L’impact d’un marché mondial de nouveau excédentaire
L’écart entre les prévisions officielles et la réalité du marché est conséquent. À l’ouverture de la campagne, les autorités camerounaises tablaient sur une fourchette de 3 200 à 5 400 FCFA le kilogramme, en accord avec la tenue exceptionnelle des cours mondiaux des deux exercices précédents. Cependant, la conjoncture internationale a évolué. Après plusieurs saisons caractérisées par un déficit d’offre important, notamment dû aux aléas climatiques en Côte d’Ivoire et au Ghana, le marché mondial a basculé.
Les dernières projections indiquent un retour à un excédent structurel de la production mondiale, ce qui exerce naturellement une pression à la baisse sur les prix. Cette augmentation de l’offre a été accompagnée d’un ralentissement de la demande industrielle dans plusieurs grands marchés de consommation. Les broyeurs ont réduit leurs achats face à l’augmentation des prix des produits finis en rayon. Cette combinaison a fait disparaître la prime de rareté qui soutenait les cours à New York et à Londres depuis 2023, impactant directement les prix payés aux producteurs dans les régions africaines.
Un message mitigé pour la filière camerounaise
Pour les acteurs de la filière, le pic de prix observé en fin de campagne n’a qu’un intérêt limité en termes de volume. L’essentiel de la production camerounaise, estimée à environ 300 000 tonnes annuelles, est commercialisé entre septembre et mai, avant la période de soudure. Les producteurs qui disposent encore de stocks à écouler en juillet sont minoritaires, ce qui tempère l’impact macroéconomique de ce récent rebond sur les revenus agricoles.

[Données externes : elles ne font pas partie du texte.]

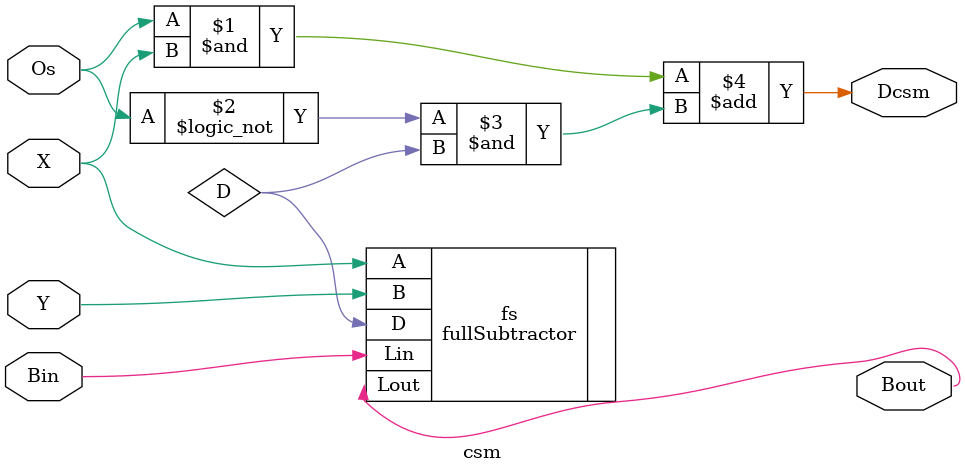
<source format=sv>
module csm(
			input logic X,
			input logic Y,
			input logic Os,
			input logic Bin,
			output logic Bout,
			output logic Dcsm
			);
			
			wire D;
			
			fullSubtractor fs(.A(X), .B(Y), .Lin(Bin), .D(D), .Lout(Bout));
			
			assign Dcsm = (Os & X) + (!Os & D);
endmodule
			
</source>
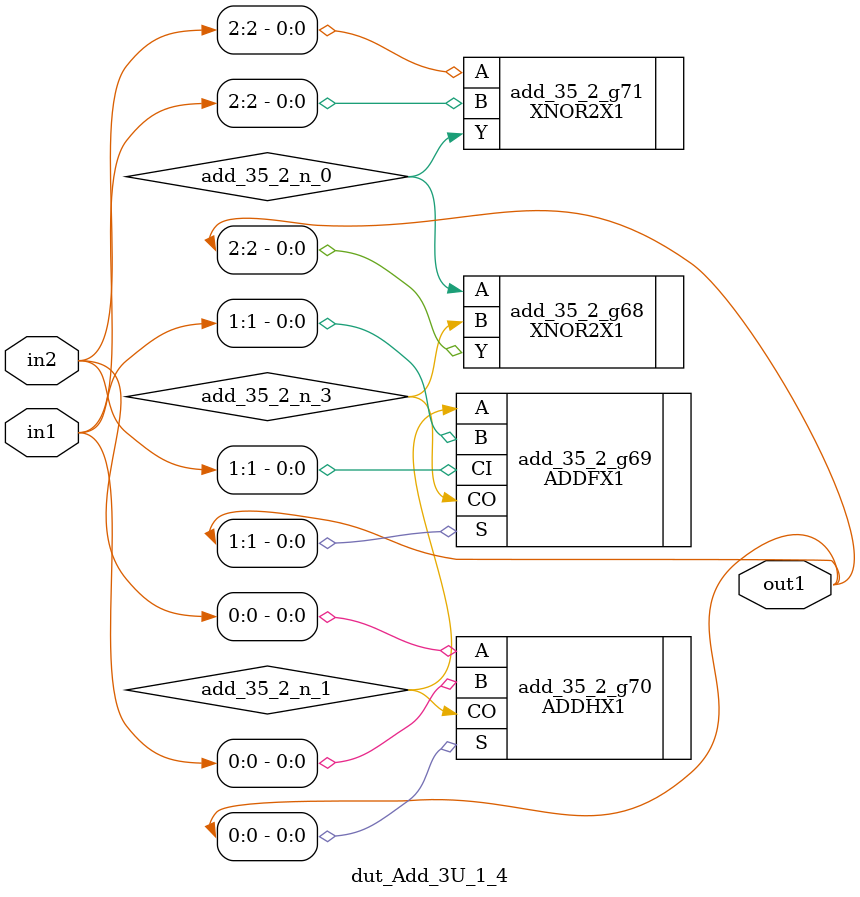
<source format=v>
`timescale 1ps / 1ps


module dut_Add_3U_1_4(in2, in1, out1);
  input [2:0] in2, in1;
  output [2:0] out1;
  wire [2:0] in2, in1;
  wire [2:0] out1;
  wire add_35_2_n_0, add_35_2_n_1, add_35_2_n_3;
  XNOR2X1 add_35_2_g68(.A (add_35_2_n_0), .B (add_35_2_n_3), .Y
       (out1[2]));
  ADDFX1 add_35_2_g69(.A (add_35_2_n_1), .B (in1[1]), .CI (in2[1]), .CO
       (add_35_2_n_3), .S (out1[1]));
  ADDHX1 add_35_2_g70(.A (in2[0]), .B (in1[0]), .CO (add_35_2_n_1), .S
       (out1[0]));
  XNOR2X1 add_35_2_g71(.A (in2[2]), .B (in1[2]), .Y (add_35_2_n_0));
endmodule


</source>
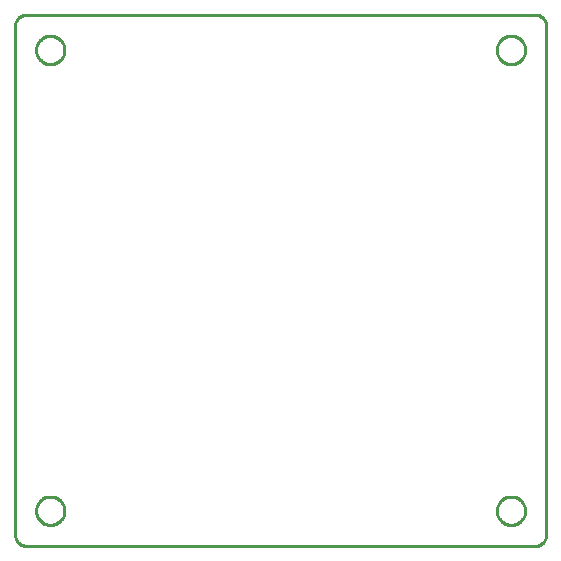
<source format=gbr>
G04 EAGLE Gerber RS-274X export*
G75*
%MOMM*%
%FSLAX34Y34*%
%LPD*%
%IN*%
%IPPOS*%
%AMOC8*
5,1,8,0,0,1.08239X$1,22.5*%
G01*
%ADD10C,0.254000*%


D10*
X0Y10000D02*
X38Y9128D01*
X152Y8264D01*
X341Y7412D01*
X603Y6580D01*
X937Y5774D01*
X1340Y5000D01*
X1808Y4264D01*
X2340Y3572D01*
X2929Y2929D01*
X3572Y2340D01*
X4264Y1808D01*
X5000Y1340D01*
X5774Y937D01*
X6580Y603D01*
X7412Y341D01*
X8264Y152D01*
X9128Y38D01*
X10000Y0D01*
X440000Y0D01*
X440872Y38D01*
X441736Y152D01*
X442588Y341D01*
X443420Y603D01*
X444226Y937D01*
X445000Y1340D01*
X445736Y1808D01*
X446428Y2340D01*
X447071Y2929D01*
X447660Y3572D01*
X448192Y4264D01*
X448660Y5000D01*
X449063Y5774D01*
X449397Y6580D01*
X449659Y7412D01*
X449848Y8264D01*
X449962Y9128D01*
X450000Y10000D01*
X450000Y440000D01*
X449962Y440872D01*
X449848Y441736D01*
X449659Y442588D01*
X449397Y443420D01*
X449063Y444226D01*
X448660Y445000D01*
X448192Y445736D01*
X447660Y446428D01*
X447071Y447071D01*
X446428Y447660D01*
X445736Y448192D01*
X445000Y448660D01*
X444226Y449063D01*
X443420Y449397D01*
X442588Y449659D01*
X441736Y449848D01*
X440872Y449962D01*
X440000Y450000D01*
X10000Y450000D01*
X9128Y449962D01*
X8264Y449848D01*
X7412Y449659D01*
X6580Y449397D01*
X5774Y449063D01*
X5000Y448660D01*
X4264Y448192D01*
X3572Y447660D01*
X2929Y447071D01*
X2340Y446428D01*
X1808Y445736D01*
X1340Y445000D01*
X937Y444226D01*
X603Y443420D01*
X341Y442588D01*
X152Y441736D01*
X38Y440872D01*
X0Y440000D01*
X0Y10000D01*
X42000Y29529D02*
X41926Y28588D01*
X41779Y27657D01*
X41558Y26740D01*
X41267Y25843D01*
X40906Y24972D01*
X40478Y24132D01*
X39985Y23328D01*
X39431Y22565D01*
X38819Y21848D01*
X38152Y21181D01*
X37435Y20569D01*
X36672Y20015D01*
X35868Y19522D01*
X35028Y19094D01*
X34157Y18733D01*
X33260Y18442D01*
X32343Y18222D01*
X31412Y18074D01*
X30471Y18000D01*
X29529Y18000D01*
X28588Y18074D01*
X27657Y18222D01*
X26740Y18442D01*
X25843Y18733D01*
X24972Y19094D01*
X24132Y19522D01*
X23328Y20015D01*
X22565Y20569D01*
X21848Y21181D01*
X21181Y21848D01*
X20569Y22565D01*
X20015Y23328D01*
X19522Y24132D01*
X19094Y24972D01*
X18733Y25843D01*
X18442Y26740D01*
X18222Y27657D01*
X18074Y28588D01*
X18000Y29529D01*
X18000Y30471D01*
X18074Y31412D01*
X18222Y32343D01*
X18442Y33260D01*
X18733Y34157D01*
X19094Y35028D01*
X19522Y35868D01*
X20015Y36672D01*
X20569Y37435D01*
X21181Y38152D01*
X21848Y38819D01*
X22565Y39431D01*
X23328Y39985D01*
X24132Y40478D01*
X24972Y40906D01*
X25843Y41267D01*
X26740Y41558D01*
X27657Y41779D01*
X28588Y41926D01*
X29529Y42000D01*
X30471Y42000D01*
X31412Y41926D01*
X32343Y41779D01*
X33260Y41558D01*
X34157Y41267D01*
X35028Y40906D01*
X35868Y40478D01*
X36672Y39985D01*
X37435Y39431D01*
X38152Y38819D01*
X38819Y38152D01*
X39431Y37435D01*
X39985Y36672D01*
X40478Y35868D01*
X40906Y35028D01*
X41267Y34157D01*
X41558Y33260D01*
X41779Y32343D01*
X41926Y31412D01*
X42000Y30471D01*
X42000Y29529D01*
X432000Y29529D02*
X431926Y28588D01*
X431779Y27657D01*
X431558Y26740D01*
X431267Y25843D01*
X430906Y24972D01*
X430478Y24132D01*
X429985Y23328D01*
X429431Y22565D01*
X428819Y21848D01*
X428152Y21181D01*
X427435Y20569D01*
X426672Y20015D01*
X425868Y19522D01*
X425028Y19094D01*
X424157Y18733D01*
X423260Y18442D01*
X422343Y18222D01*
X421412Y18074D01*
X420471Y18000D01*
X419529Y18000D01*
X418588Y18074D01*
X417657Y18222D01*
X416740Y18442D01*
X415843Y18733D01*
X414972Y19094D01*
X414132Y19522D01*
X413328Y20015D01*
X412565Y20569D01*
X411848Y21181D01*
X411181Y21848D01*
X410569Y22565D01*
X410015Y23328D01*
X409522Y24132D01*
X409094Y24972D01*
X408733Y25843D01*
X408442Y26740D01*
X408222Y27657D01*
X408074Y28588D01*
X408000Y29529D01*
X408000Y30471D01*
X408074Y31412D01*
X408222Y32343D01*
X408442Y33260D01*
X408733Y34157D01*
X409094Y35028D01*
X409522Y35868D01*
X410015Y36672D01*
X410569Y37435D01*
X411181Y38152D01*
X411848Y38819D01*
X412565Y39431D01*
X413328Y39985D01*
X414132Y40478D01*
X414972Y40906D01*
X415843Y41267D01*
X416740Y41558D01*
X417657Y41779D01*
X418588Y41926D01*
X419529Y42000D01*
X420471Y42000D01*
X421412Y41926D01*
X422343Y41779D01*
X423260Y41558D01*
X424157Y41267D01*
X425028Y40906D01*
X425868Y40478D01*
X426672Y39985D01*
X427435Y39431D01*
X428152Y38819D01*
X428819Y38152D01*
X429431Y37435D01*
X429985Y36672D01*
X430478Y35868D01*
X430906Y35028D01*
X431267Y34157D01*
X431558Y33260D01*
X431779Y32343D01*
X431926Y31412D01*
X432000Y30471D01*
X432000Y29529D01*
X42000Y419529D02*
X41926Y418588D01*
X41779Y417657D01*
X41558Y416740D01*
X41267Y415843D01*
X40906Y414972D01*
X40478Y414132D01*
X39985Y413328D01*
X39431Y412565D01*
X38819Y411848D01*
X38152Y411181D01*
X37435Y410569D01*
X36672Y410015D01*
X35868Y409522D01*
X35028Y409094D01*
X34157Y408733D01*
X33260Y408442D01*
X32343Y408222D01*
X31412Y408074D01*
X30471Y408000D01*
X29529Y408000D01*
X28588Y408074D01*
X27657Y408222D01*
X26740Y408442D01*
X25843Y408733D01*
X24972Y409094D01*
X24132Y409522D01*
X23328Y410015D01*
X22565Y410569D01*
X21848Y411181D01*
X21181Y411848D01*
X20569Y412565D01*
X20015Y413328D01*
X19522Y414132D01*
X19094Y414972D01*
X18733Y415843D01*
X18442Y416740D01*
X18222Y417657D01*
X18074Y418588D01*
X18000Y419529D01*
X18000Y420471D01*
X18074Y421412D01*
X18222Y422343D01*
X18442Y423260D01*
X18733Y424157D01*
X19094Y425028D01*
X19522Y425868D01*
X20015Y426672D01*
X20569Y427435D01*
X21181Y428152D01*
X21848Y428819D01*
X22565Y429431D01*
X23328Y429985D01*
X24132Y430478D01*
X24972Y430906D01*
X25843Y431267D01*
X26740Y431558D01*
X27657Y431779D01*
X28588Y431926D01*
X29529Y432000D01*
X30471Y432000D01*
X31412Y431926D01*
X32343Y431779D01*
X33260Y431558D01*
X34157Y431267D01*
X35028Y430906D01*
X35868Y430478D01*
X36672Y429985D01*
X37435Y429431D01*
X38152Y428819D01*
X38819Y428152D01*
X39431Y427435D01*
X39985Y426672D01*
X40478Y425868D01*
X40906Y425028D01*
X41267Y424157D01*
X41558Y423260D01*
X41779Y422343D01*
X41926Y421412D01*
X42000Y420471D01*
X42000Y419529D01*
X432000Y419529D02*
X431926Y418588D01*
X431779Y417657D01*
X431558Y416740D01*
X431267Y415843D01*
X430906Y414972D01*
X430478Y414132D01*
X429985Y413328D01*
X429431Y412565D01*
X428819Y411848D01*
X428152Y411181D01*
X427435Y410569D01*
X426672Y410015D01*
X425868Y409522D01*
X425028Y409094D01*
X424157Y408733D01*
X423260Y408442D01*
X422343Y408222D01*
X421412Y408074D01*
X420471Y408000D01*
X419529Y408000D01*
X418588Y408074D01*
X417657Y408222D01*
X416740Y408442D01*
X415843Y408733D01*
X414972Y409094D01*
X414132Y409522D01*
X413328Y410015D01*
X412565Y410569D01*
X411848Y411181D01*
X411181Y411848D01*
X410569Y412565D01*
X410015Y413328D01*
X409522Y414132D01*
X409094Y414972D01*
X408733Y415843D01*
X408442Y416740D01*
X408222Y417657D01*
X408074Y418588D01*
X408000Y419529D01*
X408000Y420471D01*
X408074Y421412D01*
X408222Y422343D01*
X408442Y423260D01*
X408733Y424157D01*
X409094Y425028D01*
X409522Y425868D01*
X410015Y426672D01*
X410569Y427435D01*
X411181Y428152D01*
X411848Y428819D01*
X412565Y429431D01*
X413328Y429985D01*
X414132Y430478D01*
X414972Y430906D01*
X415843Y431267D01*
X416740Y431558D01*
X417657Y431779D01*
X418588Y431926D01*
X419529Y432000D01*
X420471Y432000D01*
X421412Y431926D01*
X422343Y431779D01*
X423260Y431558D01*
X424157Y431267D01*
X425028Y430906D01*
X425868Y430478D01*
X426672Y429985D01*
X427435Y429431D01*
X428152Y428819D01*
X428819Y428152D01*
X429431Y427435D01*
X429985Y426672D01*
X430478Y425868D01*
X430906Y425028D01*
X431267Y424157D01*
X431558Y423260D01*
X431779Y422343D01*
X431926Y421412D01*
X432000Y420471D01*
X432000Y419529D01*
M02*

</source>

Néanmoins, le signal envoyé au marché n’est pas anodin, à quelques semaines de l’ouverture de la campagne 2026-2027. Un raffermissement durable des cours au-delà de 2 500 FCFA constituerait un seuil psychologique important pour réajuster les anticipations. Les autorités devront toutefois concilier communication optimiste et prudence budgétaire, dans un contexte où le cacao demeure l’une des principales sources de devises non pétrolières pour le Cameroun. La stratégie des broyeurs européens et l’ampleur de la récolte principale en Afrique de l’Ouest seront des facteurs déterminants pour l’évolution future des prix.